North Korea fired a ballistic missile on Thursday, April 13, triggering a brief alert in the Japanese island of Hokkaido, before Japan clarified that the projectile had not hit its territory. The missile "did not fall on Japanese territory", Prime Minister Fumio Kishida said.
This fired ballistic missile is "possibly solid-fuelled", the South Korean military said, a propulsion technology made a strategic priority by North Korean leader Kim Jong-un. "North Korea appears to have launched a new type of ballistic missile, possibly solid-fuelled," South Korea's Joint Chiefs of Staff told AFP. Japanese Defense Minister Yasukazu Hamada said it was probably an intercontinental ballistic missile (ICBM).
The projectile "is likely an ICBM-class ballistic missile" whose trajectory was "steeply inclined to the east", Yasukazu Hamada told reporters, adding that the missile did not appear to have fallen in the exclusive economic zone (EEZ). Japanese. North Korea generally fires its ballistic missiles with a lobed trajectory, so as to prevent them from flying over other countries.
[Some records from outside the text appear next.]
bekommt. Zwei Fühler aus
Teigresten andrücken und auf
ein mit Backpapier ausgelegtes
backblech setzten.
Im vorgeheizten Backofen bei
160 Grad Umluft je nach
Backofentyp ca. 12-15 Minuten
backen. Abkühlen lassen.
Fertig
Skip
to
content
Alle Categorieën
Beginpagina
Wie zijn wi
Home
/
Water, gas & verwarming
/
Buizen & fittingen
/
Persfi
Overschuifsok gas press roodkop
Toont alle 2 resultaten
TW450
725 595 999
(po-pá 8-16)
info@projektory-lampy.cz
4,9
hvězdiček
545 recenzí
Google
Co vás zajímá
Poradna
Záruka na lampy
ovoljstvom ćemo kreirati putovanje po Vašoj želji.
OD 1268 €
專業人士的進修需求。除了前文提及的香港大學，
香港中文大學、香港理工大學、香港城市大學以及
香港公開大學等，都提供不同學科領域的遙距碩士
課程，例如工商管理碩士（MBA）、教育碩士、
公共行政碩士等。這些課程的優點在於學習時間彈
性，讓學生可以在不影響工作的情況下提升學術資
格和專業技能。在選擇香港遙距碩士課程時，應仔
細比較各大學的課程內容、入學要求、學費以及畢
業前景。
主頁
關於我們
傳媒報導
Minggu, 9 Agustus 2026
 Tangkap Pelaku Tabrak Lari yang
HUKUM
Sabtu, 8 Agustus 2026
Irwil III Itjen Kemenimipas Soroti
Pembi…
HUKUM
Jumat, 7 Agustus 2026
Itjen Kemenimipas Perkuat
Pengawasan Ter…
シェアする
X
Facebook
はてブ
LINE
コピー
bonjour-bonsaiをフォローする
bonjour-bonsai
But North Korean missiles have already passed over Japan several times in the past.
The shooting triggered a brief alert in the island of Hokkaido, in the north of the Japanese archipelago. "Evacuate immediately. Evacuate immediately,” the Japanese government ordered in a message, urging residents of Hokkaido to take shelter in buildings or underground. Coastguards and local authorities, however, quickly ruled out any danger.
The shooting came as two ministerial meetings of rich G7 countries are scheduled for the next few days in Japan: a meeting of environment ministers in Hokkaido on Saturday and Sunday, and a meeting of foreign ministers on Sunday and Monday in Karuizawa ( Center).
For its part, the United States "strongly condemns" Thursday's firing of a "long-range ballistic missile", the White House said. "This launch constitutes a brazen violation of several United Nations Security Council resolutions, unnecessarily increases tensions and risks destabilizing security in the region," said Adrienne Watson, spokesperson for the National Security Council of the United Nations. the American presidency.
Pyongyang has stepped up arms tests in recent months, heightening tension with Seoul and Washington, which have for their part strengthened their military cooperation and carried out vast joint maneuvers in the region.
On Monday, North Korean leader Kim Jong-un called for increasing his country's deterrence capabilities to counter "the escalating maneuvers by US imperialists and treacherous South Korean puppets to unleash a war of assault," according to the official KCNA news agency.
Since March 23, Pyongyang has claimed to have conducted three tests of an "underwater nuclear attack drone" capable of "producing a large-scale radioactive tsunami". These craft are known as "Haeil", which means tsunami in Korean.
The North Korean regime also said it launched an intercontinental ballistic missile (ICBM) on March 16. Last year, North Korea declared itself an "irreversible" nuclear power, thus burying any possibility of negotiating its denuclearization. And in March, Kim Jong-un ordered his troops to intensify their exercises for "real war". Washington and Seoul responded with new joint military maneuvers, involving US stealth aircraft.
Pyongyang sees the drills as rehearsals for an invasion of its territory and on Tuesday called them "hysterical" drills, "simulating all-out war against" North Korea. South Korea also called North Korea "irresponsible" after Pyongyang cut off communications with Seoul last week.
The North and South militaries communicate twice a day through a special line, but North Korea has not answered calls since April 7, according to South Korea's Unification Ministry.